## Work task
Repeat everything in the listing exactly, except for the images.

## Dataset content
"""

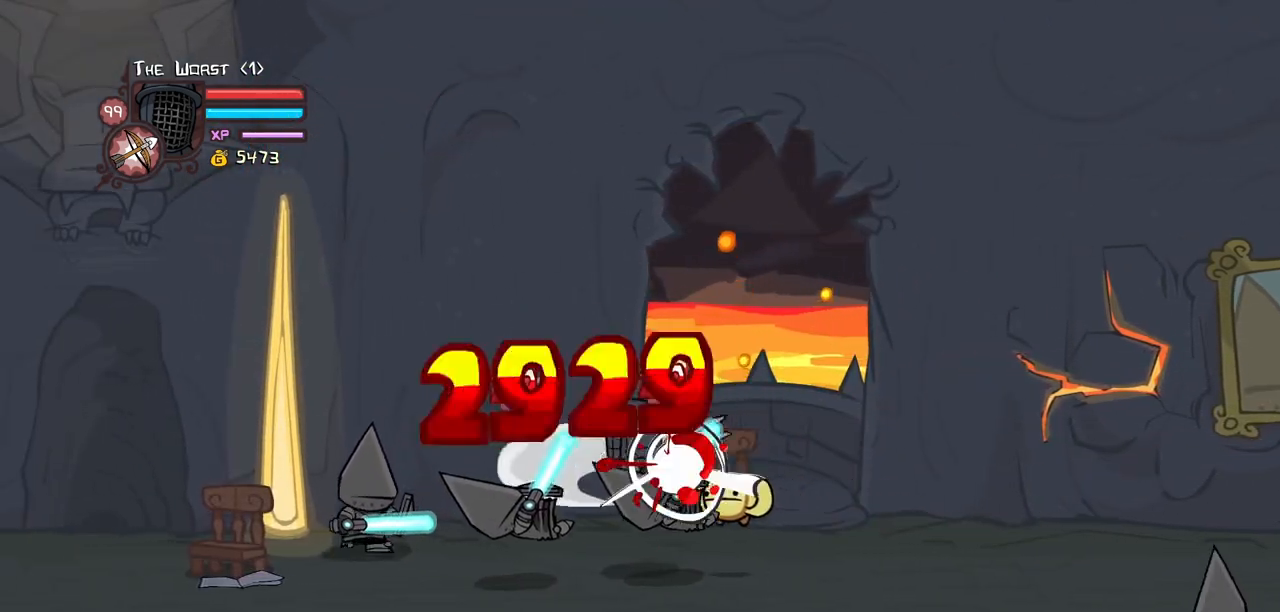
{"keys": ["heavy"], "events": [[33, "left", "down"], [33, "light", "up"], [83, "up", "down"], [133, "light", "down"], [217, "up", "up"], [317, "light", "up"], [400, "heavy", "down"], [450, "left", "up"]]}
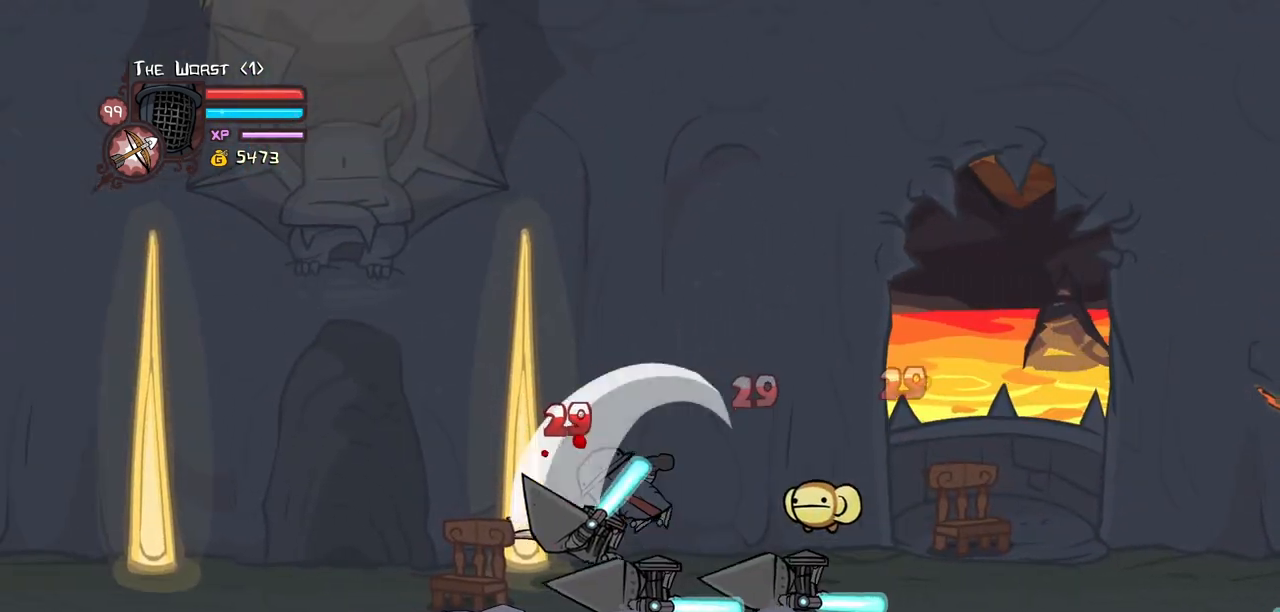
{"keys": ["left"], "events": [[133, "heavy", "up"], [183, "heavy", "down"], [183, "left", "down"], [367, "heavy", "up"], [367, "left", "up"], [417, "left", "down"]]}
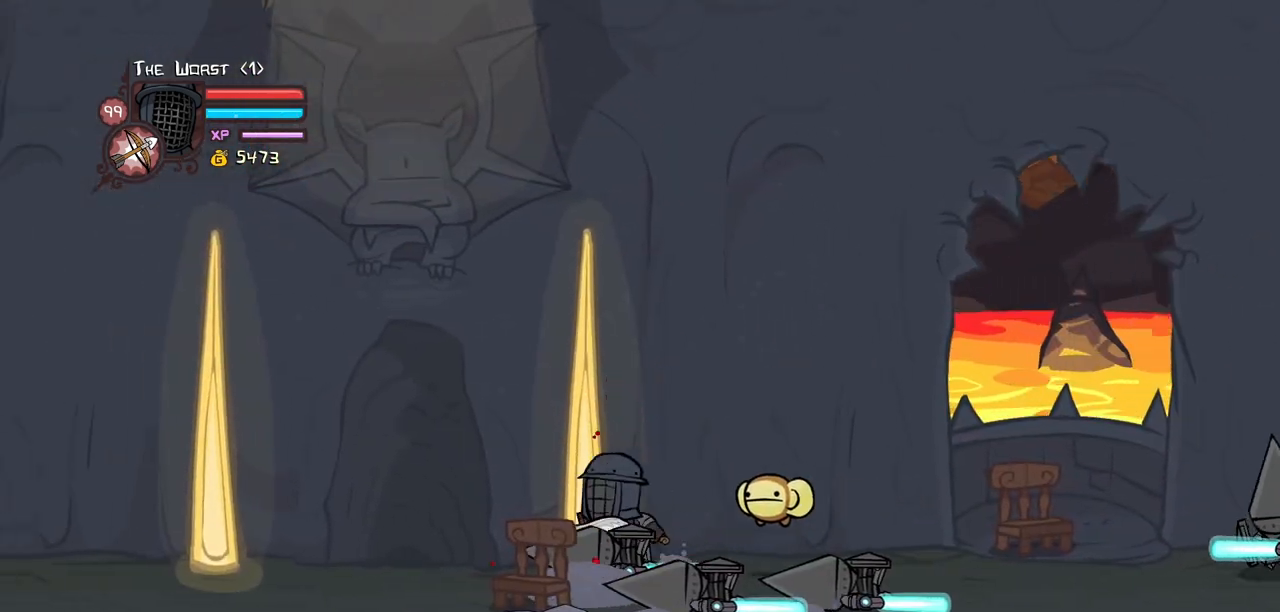
{"keys": ["heavy", "jump", "right"], "events": [[250, "left", "up"], [300, "right", "down"], [383, "jump", "down"], [433, "heavy", "down"]]}
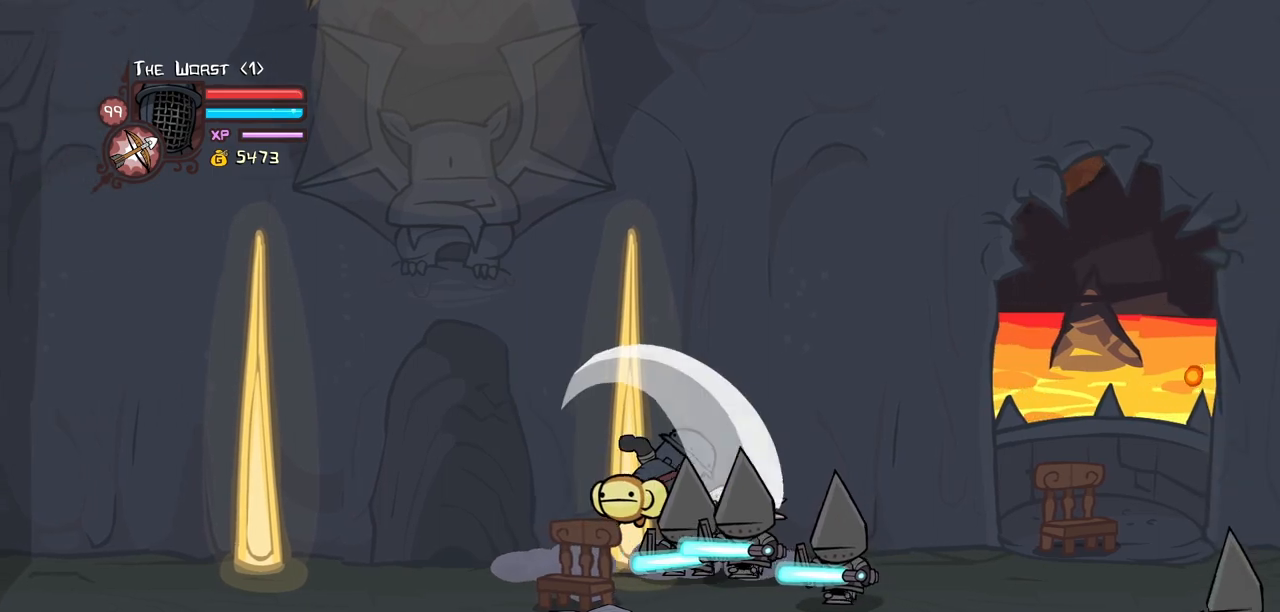
{"keys": ["light"], "events": [[33, "jump", "up"], [33, "right", "up"], [117, "heavy", "up"], [167, "heavy", "down"], [400, "heavy", "up"], [500, "light", "down"]]}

"""

## Output of the exercise
{"keys": ["heavy"], "events": [[33, "left", "down"], [33, "light", "up"], [83, "up", "down"], [133, "light", "down"], [217, "up", "up"], [317, "light", "up"], [400, "heavy", "down"], [450, "left", "up"]]}
{"keys": ["left"], "events": [[133, "heavy", "up"], [183, "heavy", "down"], [183, "left", "down"], [367, "heavy", "up"], [367, "left", "up"], [417, "left", "down"]]}
{"keys": ["heavy", "jump", "right"], "events": [[250, "left", "up"], [300, "right", "down"], [383, "jump", "down"], [433, "heavy", "down"]]}
{"keys": ["light"], "events": [[33, "jump", "up"], [33, "right", "up"], [117, "heavy", "up"], [167, "heavy", "down"], [400, "heavy", "up"], [500, "light", "down"]]}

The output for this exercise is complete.